• **Description of the task**: The complete set of records below must be repeated precisely as given.

• **Extracted data**:
════

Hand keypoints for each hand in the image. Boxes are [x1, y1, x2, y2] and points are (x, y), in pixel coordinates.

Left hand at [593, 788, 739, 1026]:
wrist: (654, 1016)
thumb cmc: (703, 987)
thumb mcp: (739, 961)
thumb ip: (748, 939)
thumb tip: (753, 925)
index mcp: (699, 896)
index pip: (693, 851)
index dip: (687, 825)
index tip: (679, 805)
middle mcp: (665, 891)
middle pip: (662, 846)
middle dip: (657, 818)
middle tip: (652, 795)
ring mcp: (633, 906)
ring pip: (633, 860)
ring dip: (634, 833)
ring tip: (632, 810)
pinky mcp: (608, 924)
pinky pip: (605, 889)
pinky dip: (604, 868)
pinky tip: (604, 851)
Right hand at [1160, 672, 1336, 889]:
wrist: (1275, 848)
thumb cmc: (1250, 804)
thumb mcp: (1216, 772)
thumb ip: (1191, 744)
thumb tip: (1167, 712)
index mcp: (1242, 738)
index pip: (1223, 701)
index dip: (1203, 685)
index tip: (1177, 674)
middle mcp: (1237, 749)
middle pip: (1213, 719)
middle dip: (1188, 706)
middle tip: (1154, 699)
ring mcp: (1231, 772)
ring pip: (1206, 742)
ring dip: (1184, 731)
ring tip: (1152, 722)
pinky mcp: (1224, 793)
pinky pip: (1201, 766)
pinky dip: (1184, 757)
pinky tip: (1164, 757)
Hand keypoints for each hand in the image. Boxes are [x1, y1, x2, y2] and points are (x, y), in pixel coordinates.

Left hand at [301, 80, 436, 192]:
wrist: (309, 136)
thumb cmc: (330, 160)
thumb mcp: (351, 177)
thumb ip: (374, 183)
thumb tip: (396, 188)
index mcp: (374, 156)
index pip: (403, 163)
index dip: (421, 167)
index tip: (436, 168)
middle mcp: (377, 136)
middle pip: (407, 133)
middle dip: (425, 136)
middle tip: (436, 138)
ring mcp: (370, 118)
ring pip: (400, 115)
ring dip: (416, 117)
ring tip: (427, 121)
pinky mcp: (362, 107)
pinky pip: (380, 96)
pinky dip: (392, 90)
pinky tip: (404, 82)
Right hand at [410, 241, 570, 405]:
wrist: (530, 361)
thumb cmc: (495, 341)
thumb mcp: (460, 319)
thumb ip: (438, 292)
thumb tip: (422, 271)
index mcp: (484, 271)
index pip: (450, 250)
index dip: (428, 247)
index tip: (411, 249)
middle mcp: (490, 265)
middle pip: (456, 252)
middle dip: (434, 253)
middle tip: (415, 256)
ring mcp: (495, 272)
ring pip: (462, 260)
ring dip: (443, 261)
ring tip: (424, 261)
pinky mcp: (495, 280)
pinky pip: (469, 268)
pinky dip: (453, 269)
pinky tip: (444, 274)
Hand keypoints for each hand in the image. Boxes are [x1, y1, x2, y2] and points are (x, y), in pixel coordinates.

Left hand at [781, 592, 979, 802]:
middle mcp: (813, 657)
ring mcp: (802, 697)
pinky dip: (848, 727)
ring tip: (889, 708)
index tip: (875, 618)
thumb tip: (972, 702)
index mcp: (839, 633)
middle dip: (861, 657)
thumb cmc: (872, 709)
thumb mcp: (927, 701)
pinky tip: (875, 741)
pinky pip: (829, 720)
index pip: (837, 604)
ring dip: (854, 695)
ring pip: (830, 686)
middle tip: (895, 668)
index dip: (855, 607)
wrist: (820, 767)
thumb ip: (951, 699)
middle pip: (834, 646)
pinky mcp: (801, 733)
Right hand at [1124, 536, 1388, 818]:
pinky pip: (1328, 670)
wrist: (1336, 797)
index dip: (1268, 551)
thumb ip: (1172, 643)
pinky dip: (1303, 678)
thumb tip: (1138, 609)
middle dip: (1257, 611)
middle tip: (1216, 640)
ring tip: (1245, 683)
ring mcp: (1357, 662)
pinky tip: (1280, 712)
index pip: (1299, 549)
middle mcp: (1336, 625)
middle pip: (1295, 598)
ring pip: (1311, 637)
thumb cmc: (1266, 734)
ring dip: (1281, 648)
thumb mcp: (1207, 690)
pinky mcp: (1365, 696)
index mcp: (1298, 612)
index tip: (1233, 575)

════

• **Problem solution**:
Hand keypoints for each hand in the image. Boxes are [x1, y1, x2, y2] and points are (x, y), in pixel coordinates.

Left hand at [593, 788, 739, 1026]:
wrist: (654, 1016)
thumb cmc: (703, 987)
thumb mcp: (739, 961)
thumb ip: (748, 939)
thumb tip: (753, 925)
index mcp: (699, 896)
index pip: (693, 851)
index dip: (687, 825)
index tip: (679, 805)
middle mcp: (665, 891)
middle pip: (662, 846)
middle dip: (657, 818)
middle tip: (652, 795)
ring mcp: (633, 906)
ring pip: (633, 860)
ring dip: (634, 833)
ring tip: (632, 810)
pinky mcp: (608, 924)
pinky pip: (605, 889)
pinky dip: (604, 868)
pinky tip: (604, 851)
Right hand at [1160, 672, 1336, 889]:
wrist: (1275, 848)
thumb cmc: (1250, 804)
thumb mcp: (1216, 772)
thumb ip: (1191, 744)
thumb tip: (1167, 712)
index mcp: (1242, 738)
index pip: (1223, 701)
index dip: (1203, 685)
index tip: (1177, 674)
middle mcp: (1237, 749)
middle pip: (1213, 719)
middle dip: (1188, 706)
middle tip: (1154, 699)
ring mcp: (1231, 772)
ring pip: (1206, 742)
ring dip: (1184, 731)
ring tip: (1152, 722)
pinky mcp: (1224, 793)
pinky pip: (1201, 766)
pinky dip: (1184, 757)
pinky tip: (1164, 757)
Hand keypoints for each hand in the image. Boxes are [x1, y1, x2, y2] and points are (x, y), in pixel coordinates.

Left hand at [301, 80, 436, 192]:
wrist: (309, 136)
thumb cmc: (330, 160)
thumb mcp: (351, 177)
thumb ip: (374, 183)
thumb tip: (396, 188)
index mcp: (374, 156)
index pip: (403, 163)
index dip: (421, 167)
index tip: (436, 168)
middle mcp: (377, 136)
middle pip: (407, 133)
middle dip: (425, 136)
middle tip: (436, 138)
ring mcp: (370, 118)
ring pip: (400, 115)
ring dip: (416, 117)
ring tip: (427, 121)
pinky mcp: (362, 107)
pinky pip: (380, 96)
pinky dip: (392, 90)
pinky tip: (404, 82)
Right hand at [410, 241, 570, 405]:
wrist: (530, 361)
thumb cmc: (495, 341)
thumb mcp: (460, 319)
thumb ip: (438, 292)
thumb tip: (422, 271)
index mcp: (484, 271)
index pip: (450, 250)
index dip: (428, 247)
index tip: (411, 249)
middle mcp: (490, 265)
middle pip: (456, 252)
middle dip: (434, 253)
middle tip: (415, 256)
ring mcp: (495, 272)
ring pip: (462, 260)
ring dip: (443, 261)
ring tip: (424, 261)
pinky mcp: (495, 280)
pinky pip: (469, 268)
pinky dip: (453, 269)
pinky tip: (444, 274)
Hand keypoints for each hand in the image. Boxes are [x1, y1, x2, y2] and points are (x, y), in pixel coordinates.

Left hand at [781, 592, 979, 802]:
middle mcp: (813, 657)
ring mcp: (802, 697)
pinky dip: (848, 727)
ring tip: (889, 708)
index tip: (875, 618)
thumb tip: (972, 702)
index mcp: (839, 633)
middle dip: (861, 657)
thumb cmc: (872, 709)
thumb mcp: (927, 701)
pinky tip: (875, 741)
pinky pip: (829, 720)
index pip: (837, 604)
ring dip: (854, 695)
ring pip: (830, 686)
middle tip: (895, 668)
index dip: (855, 607)
wrist: (820, 767)
thumb ip: (951, 699)
middle pip: (834, 646)
pinky mcp: (801, 733)
Right hand at [1124, 536, 1388, 818]:
pinky pip: (1328, 670)
wrist: (1336, 797)
index dip: (1268, 551)
thumb ip: (1172, 643)
pinky dip: (1303, 678)
thumb tip: (1138, 609)
middle dip: (1257, 611)
middle tip: (1216, 640)
ring tip: (1245, 683)
ring mcp: (1357, 662)
pinky tip: (1280, 712)
index pip: (1299, 549)
middle mcp: (1336, 625)
middle pip: (1295, 598)
ring pip: (1311, 637)
thumb cmc: (1266, 734)
ring dip: (1281, 648)
thumb mcp: (1207, 690)
pinky mcp: (1365, 696)
index mcp: (1298, 612)
index tip: (1233, 575)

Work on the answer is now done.